Life cycle of Coccidioides. (From TN Kirkland, J Fierer: Emerg Infect Dis 2:192, 1996.)
Clinical observations and data from studies of animals strongly support the critical role of a robust cellular immune response in the host's control of coccidioidomycosis. Necrotizing granulomas containing spherules are typically identified in patients with resolved pulmonary infection. In disseminated disease, granulomas are generally poorly formed or do not develop at all, and a polymorphonuclear leukocyte response occurs frequently. In patients who are asymptomatic or in whom the initial pulmonary infection resolves, delayed-type hypersensitivity to coccidioidal antigens is routinely documented.
Clinical and Laboratory Manifestations
Coccidioidomycosis is protean in its manifestations. Among infected individuals, 60% are completely asymptomatic, and the remaining 40% have symptoms that are related principally to pulmonary infection, including fever, cough, and pleuritic chest pain. The risk of symptomatic illness increases with age. Coccidioidomycosis is commonly misdiagnosed as community-acquired bacterial pneumonia.
There are several cutaneous manifestations of primary pulmonary coccidioidomycosis. Toxic erythema consisting of a maculopapular rash has been noted in some cases. Erythema nodosum (see Fig. e7-40)—typically over the lower extremities—or erythema multiforme (see Fig. e7-25)—usually in a necklace distribution—may occur; these manifestations are seen particularly often in women. Arthralgias and arthritis may develop. The diagnosis of primary pulmonary coccidioidomycosis is suggested by a history of night sweats or profound fatigue as well as by peripheral-blood eosinophilia and hilar or mediastinal lymphadenopathy on chest radiography. While pleuritic chest pain is common, pleural effusions occur in fewer than 10% of cases. Such effusions are invariably associated with a pulmonary infiltrate on the same side. The cellular content of these effusions is mononuclear in nature; Coccidioides is rarely grown from effusions.

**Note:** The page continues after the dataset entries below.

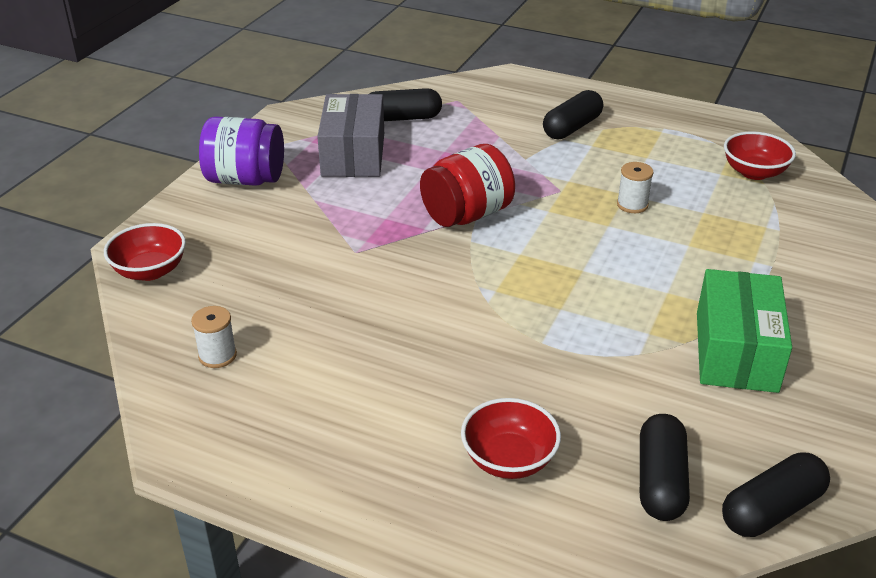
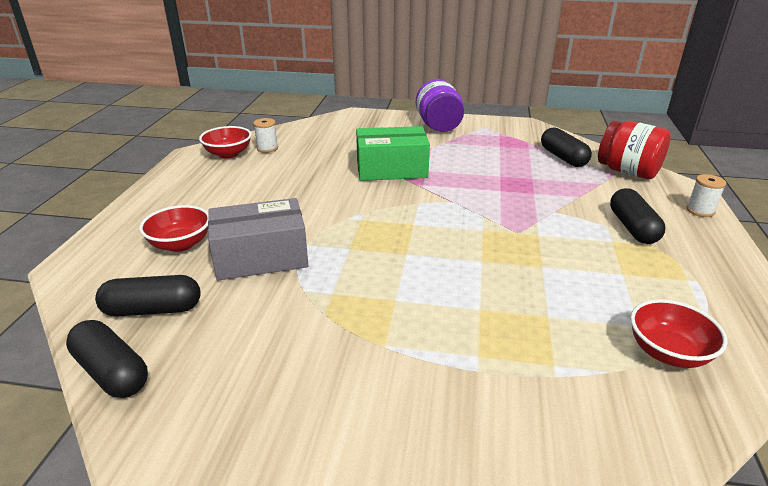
camera: 75 degrees right, 5 degrees down
red bowl [104,223,186,281] -> red bowl moved to [199,126,252,159]
grey box [317,94,384,177] -> grey box moved to [208,198,308,281]
red jar [420,144,515,227] -> red jar moved to [598,121,671,179]
black capsule [543,90,603,139] -> black capsule turned 60 degrees clockwise [610,188,665,244]
white spool [617,162,653,213] -> white spool moved to [686,174,726,217]
green box [697,269,792,393] -> green box moved to [356,126,430,181]

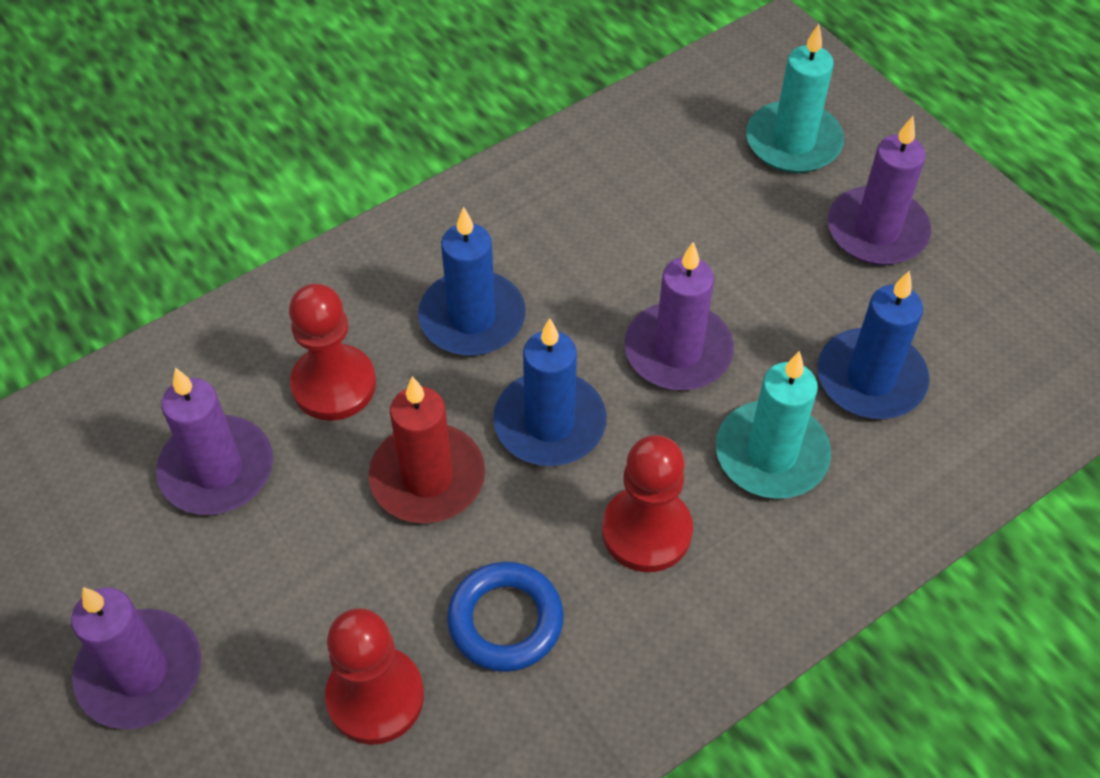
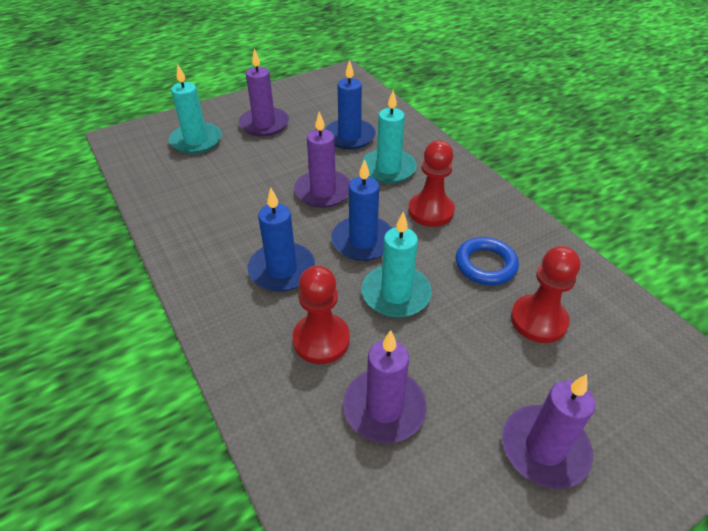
camera: 85 degrees left, 10 degrees down
red candle [369,376,485,524] -> turquoise candle [362,212,432,318]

In most patients, primary pulmonary coccidioidomycosis usually resolves without sequelae in several weeks. However, a variety of pneumonic complications may ensue. Pulmonary nodules are residua of primary pneumonia. Generally single, frequently located in the upper lobes, and ≤4 cm in diameter, nodules are often discovered on a routine chest radiograph in an asymptomatic patient. Calcification is uncommon. Coccidioidal pulmonary nodules can be difficult to distinguish radiographically from pulmonary malignancies. Like malignancies, coccidioidal nodules often enhance on positron emission tomography. However, routine CT often demonstrates multiple nodules in coccidioidomycosis. Biopsy is often required to distinguish between these two conditions.